Any idea that after a Yes vote Labour, let alone the smaller parties of the left, will be in a position to challenge a triumphant SNP's political dominance or its policies, including whatever it has up its sleeve in the very likely event that all is not plain sailing, is a complete delusion. The SNP would rule the roost for a generation. Its first decade at least would be dominated by acrimonious disputes with the remaining UK over divvying up the assets, with all the love and forebearance you'd expect in a messy divorce combined with a family fall-out over an inheritance. All this national bickering and bourgeois beancounting is not going to make politics on either side more progressive by any measure. To expect, as Irvine Welsh did the other day, that people in the remaining UK would respond to Scottish independence by moving towards a more generous, a deeper and more radical democracy is another delusion. A carnival of reaction north and south is more likely.

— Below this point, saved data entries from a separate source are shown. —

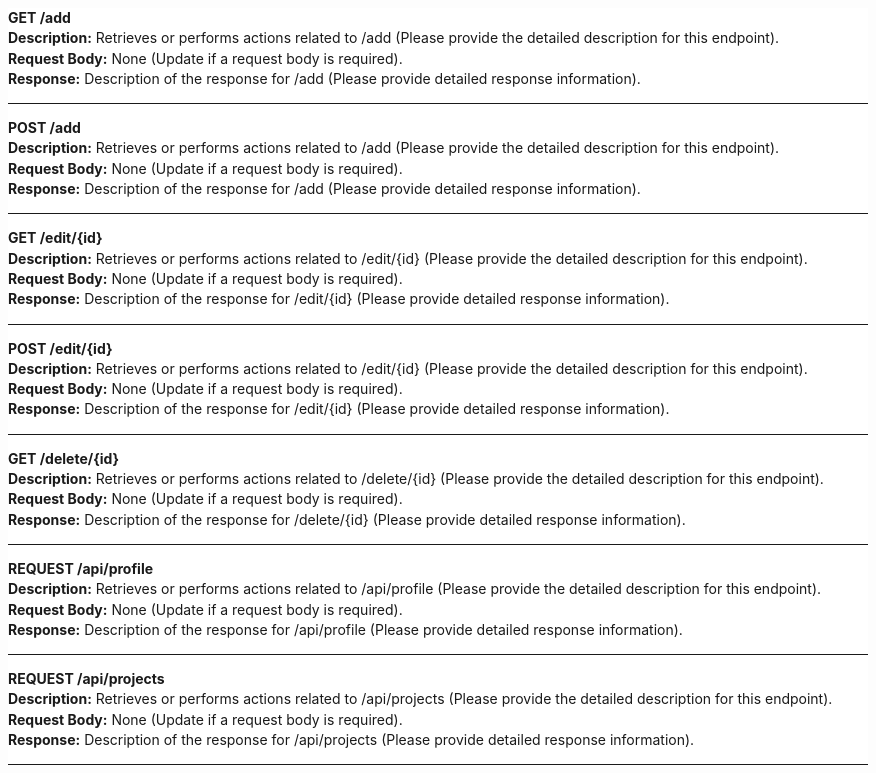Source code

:
**GET /add**  
**Description:** Retrieves or performs actions related to /add (Please provide the detailed description for this endpoint).  
**Request Body:** None (Update if a request body is required).  
**Response:** Description of the response for /add (Please provide detailed response information).

---

**POST /add**  
**Description:** Retrieves or performs actions related to /add (Please provide the detailed description for this endpoint).  
**Request Body:** None (Update if a request body is required).  
**Response:** Description of the response for /add (Please provide detailed response information).

---

**GET /edit/{id}**  
**Description:** Retrieves or performs actions related to /edit/{id} (Please provide the detailed description for this endpoint).  
**Request Body:** None (Update if a request body is required).  
**Response:** Description of the response for /edit/{id} (Please provide detailed response information).

---

**POST /edit/{id}**  
**Description:** Retrieves or performs actions related to /edit/{id} (Please provide the detailed description for this endpoint).  
**Request Body:** None (Update if a request body is required).  
**Response:** Description of the response for /edit/{id} (Please provide detailed response information).

---

**GET /delete/{id}**  
**Description:** Retrieves or performs actions related to /delete/{id} (Please provide the detailed description for this endpoint).  
**Request Body:** None (Update if a request body is required).  
**Response:** Description of the response for /delete/{id} (Please provide detailed response information).

---

**REQUEST /api/profile**  
**Description:** Retrieves or performs actions related to /api/profile (Please provide the detailed description for this endpoint).  
**Request Body:** None (Update if a request body is required).  
**Response:** Description of the response for /api/profile (Please provide detailed response information).

---

**REQUEST /api/projects**  
**Description:** Retrieves or performs actions related to /api/projects (Please provide the detailed description for this endpoint).  
**Request Body:** None (Update if a request body is required).  
**Response:** Description of the response for /api/projects (Please provide detailed response information).

---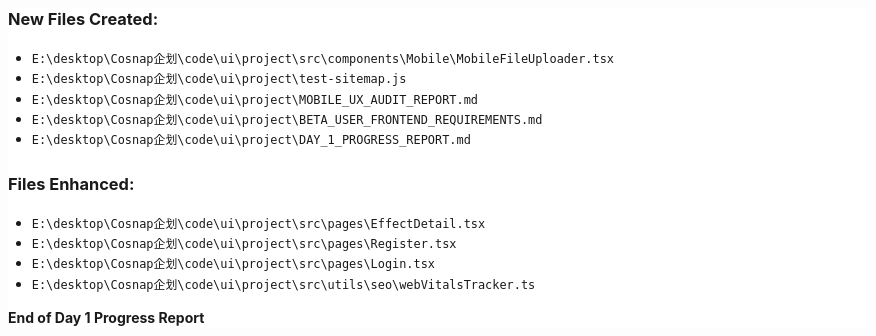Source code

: ### New Files Created:
- `E:\desktop\Cosnap企划\code\ui\project\src\components\Mobile\MobileFileUploader.tsx`
- `E:\desktop\Cosnap企划\code\ui\project\test-sitemap.js`
- `E:\desktop\Cosnap企划\code\ui\project\MOBILE_UX_AUDIT_REPORT.md`
- `E:\desktop\Cosnap企划\code\ui\project\BETA_USER_FRONTEND_REQUIREMENTS.md`
- `E:\desktop\Cosnap企划\code\ui\project\DAY_1_PROGRESS_REPORT.md`

### Files Enhanced:
- `E:\desktop\Cosnap企划\code\ui\project\src\pages\EffectDetail.tsx`
- `E:\desktop\Cosnap企划\code\ui\project\src\pages\Register.tsx`
- `E:\desktop\Cosnap企划\code\ui\project\src\pages\Login.tsx`
- `E:\desktop\Cosnap企划\code\ui\project\src\utils\seo\webVitalsTracker.ts`

**End of Day 1 Progress Report**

How are artists likely to fare under such a government? Well, if you look forward to being dependent on the goodwill of a nationalist cultural apparatus in a small country where everybody knows everybody and memories are long, an SNP hegemony might be just the thing. If you relish the relentless polarization of every last issue of culture and society and nature and beauty along the axis of the national question, go for it. And if the pro-independence artists and creatives protest, as my friends here surely will, that this is not what they want at all, I would respectfully suggest that calling themselves National Collective and Bella Caledonia is not the way to reassure us. If you thrill to the vision of the future that these names evoke, knock yourself out.

But I think most artists would prefer to keep their independence. I'm voting No.

7 Comments:

I've been trying to translate "Bella Caledonia" into English. The nearest I can get is "Wars by, with or from Scotland", or just possibly "Wars, O Scotland". But I'm not quite sure that that's what those who named it intended to convey.

Fun though twitting them may be, the name Bella Caledonia obviously means 'Beautiful Scotland' and is taken from a character in Alastair Gray's novel Poor Things - hence the lassie in the logo.

The resulting debt and deficit is used as an excuse to cut services to those who need them most. This is the case in just about every country, whatever its political system.

You may have given up the fight, but those of us who are voting Yes are attempting to keep driving the wedge into that "just about".

How is that supposed to work?

One of the best arguments I've read for a long while.

So you accept the lurch to the right all Westminster parties pander to in the scrabble for votes and that in Scotland our votes will make no difference for generations to come. You accept that the welfare state will be dismantled and the poor will be made to suffer. You accept that nuclear wepons are more important than a just society. I am sorry that you feel that the mechanics of separation will be too difficult for you and that the reason you are voting no is that you dislike the SNP (because of some forecast of future artistic control). Some of us can see past narrow nationalism to a better future. If you are expecting a socialist revolution to bring change then I think you will wait a very long time. Well done, you have really thought this through.

If I 'accept' all these things (I don't, of course) then so must the Communist Party/Morning Star, which argues against Scottish independence for much the same reasons as I do.

My objection about the mechanics of separation isn't that they are 'too difficult' but that they are likely to be - guess what - divisive.

I don't particularly dislike the SNP. What I dislike is a section of the Scottish left that has subordinated itself to the SNP and promotes illusions in independence.